> [Objectif]: Relevez et recopiez chaque ligne des enregistrements ci-dessous qui contient la chaîne « area ». Tenez compte de la casse.

> [Enregistrements du jeu de données]:
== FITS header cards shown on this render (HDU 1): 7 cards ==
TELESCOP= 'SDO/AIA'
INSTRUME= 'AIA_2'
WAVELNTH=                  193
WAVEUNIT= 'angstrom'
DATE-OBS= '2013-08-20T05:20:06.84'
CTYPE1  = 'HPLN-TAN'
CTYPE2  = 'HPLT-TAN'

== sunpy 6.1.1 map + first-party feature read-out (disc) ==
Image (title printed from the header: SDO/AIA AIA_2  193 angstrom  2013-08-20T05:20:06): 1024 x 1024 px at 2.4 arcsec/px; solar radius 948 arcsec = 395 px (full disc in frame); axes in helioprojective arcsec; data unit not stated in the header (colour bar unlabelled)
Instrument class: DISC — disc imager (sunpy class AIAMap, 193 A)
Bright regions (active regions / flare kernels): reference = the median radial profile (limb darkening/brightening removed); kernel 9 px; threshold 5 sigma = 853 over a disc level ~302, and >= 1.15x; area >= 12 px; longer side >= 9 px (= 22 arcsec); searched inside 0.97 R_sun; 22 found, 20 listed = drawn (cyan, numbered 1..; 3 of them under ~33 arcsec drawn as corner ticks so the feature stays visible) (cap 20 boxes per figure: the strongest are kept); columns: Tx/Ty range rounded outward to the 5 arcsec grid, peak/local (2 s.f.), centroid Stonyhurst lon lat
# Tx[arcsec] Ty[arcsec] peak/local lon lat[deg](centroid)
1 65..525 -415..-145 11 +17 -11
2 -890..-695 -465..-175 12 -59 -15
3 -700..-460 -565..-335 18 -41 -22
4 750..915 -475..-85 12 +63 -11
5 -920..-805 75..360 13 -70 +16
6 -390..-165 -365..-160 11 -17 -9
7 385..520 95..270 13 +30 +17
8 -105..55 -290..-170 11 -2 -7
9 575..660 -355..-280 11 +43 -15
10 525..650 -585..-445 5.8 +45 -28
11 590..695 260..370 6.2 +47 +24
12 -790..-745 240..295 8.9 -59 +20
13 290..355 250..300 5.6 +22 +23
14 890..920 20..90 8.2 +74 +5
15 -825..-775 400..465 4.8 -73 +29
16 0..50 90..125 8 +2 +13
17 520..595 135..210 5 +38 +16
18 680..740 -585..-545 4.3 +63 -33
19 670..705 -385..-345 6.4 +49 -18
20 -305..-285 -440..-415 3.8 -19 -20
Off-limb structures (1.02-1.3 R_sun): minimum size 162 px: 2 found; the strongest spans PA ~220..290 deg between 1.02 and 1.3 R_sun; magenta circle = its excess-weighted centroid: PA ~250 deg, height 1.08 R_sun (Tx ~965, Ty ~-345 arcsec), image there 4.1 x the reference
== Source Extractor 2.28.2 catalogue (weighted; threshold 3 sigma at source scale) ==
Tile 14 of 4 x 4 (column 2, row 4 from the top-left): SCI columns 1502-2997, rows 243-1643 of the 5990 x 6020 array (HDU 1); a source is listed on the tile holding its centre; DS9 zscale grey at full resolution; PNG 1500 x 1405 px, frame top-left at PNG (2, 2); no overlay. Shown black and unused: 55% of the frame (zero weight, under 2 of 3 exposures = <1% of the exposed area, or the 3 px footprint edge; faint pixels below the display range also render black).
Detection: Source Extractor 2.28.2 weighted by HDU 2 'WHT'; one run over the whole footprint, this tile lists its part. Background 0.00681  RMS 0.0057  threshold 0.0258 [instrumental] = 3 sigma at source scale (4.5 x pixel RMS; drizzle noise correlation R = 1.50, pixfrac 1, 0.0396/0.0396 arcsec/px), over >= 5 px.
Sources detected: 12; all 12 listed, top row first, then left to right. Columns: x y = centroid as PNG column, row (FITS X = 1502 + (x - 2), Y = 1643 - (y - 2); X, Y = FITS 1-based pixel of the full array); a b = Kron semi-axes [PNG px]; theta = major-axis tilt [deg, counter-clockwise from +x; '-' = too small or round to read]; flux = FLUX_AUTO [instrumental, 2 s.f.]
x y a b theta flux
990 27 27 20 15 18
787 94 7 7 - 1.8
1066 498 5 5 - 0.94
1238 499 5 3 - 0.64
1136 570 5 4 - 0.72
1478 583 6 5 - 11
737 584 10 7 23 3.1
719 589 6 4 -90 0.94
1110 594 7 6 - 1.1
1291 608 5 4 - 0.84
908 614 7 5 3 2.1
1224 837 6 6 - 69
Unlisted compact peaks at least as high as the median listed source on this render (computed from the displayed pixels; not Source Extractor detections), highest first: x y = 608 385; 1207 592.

> [Réponse complète]:
Bright regions (active regions / flare kernels): reference = the median radial profile (limb darkening/brightening removed); kernel 9 px; threshold 5 sigma = 853 over a disc level ~302, and >= 1.15x; area >= 12 px; longer side >= 9 px (= 22 arcsec); searched inside 0.97 R_sun; 22 found, 20 listed = drawn (cyan, numbered 1..; 3 of them under ~33 arcsec drawn as corner ticks so the feature stays visible) (cap 20 boxes per figure: the strongest are kept); columns: Tx/Ty range rounded outward to the 5 arcsec grid, peak/local (2 s.f.), centroid Stonyhurst lon lat
Tile 14 of 4 x 4 (column 2, row 4 from the top-left): SCI columns 1502-2997, rows 243-1643 of the 5990 x 6020 array (HDU 1); a source is listed on the tile holding its centre; DS9 zscale grey at full resolution; PNG 1500 x 1405 px, frame top-left at PNG (2, 2); no overlay. Shown black and unused: 55% of the frame (zero weight, under 2 of 3 exposures = <1% of the exposed area, or the 3 px footprint edge; faint pixels below the display range also render black).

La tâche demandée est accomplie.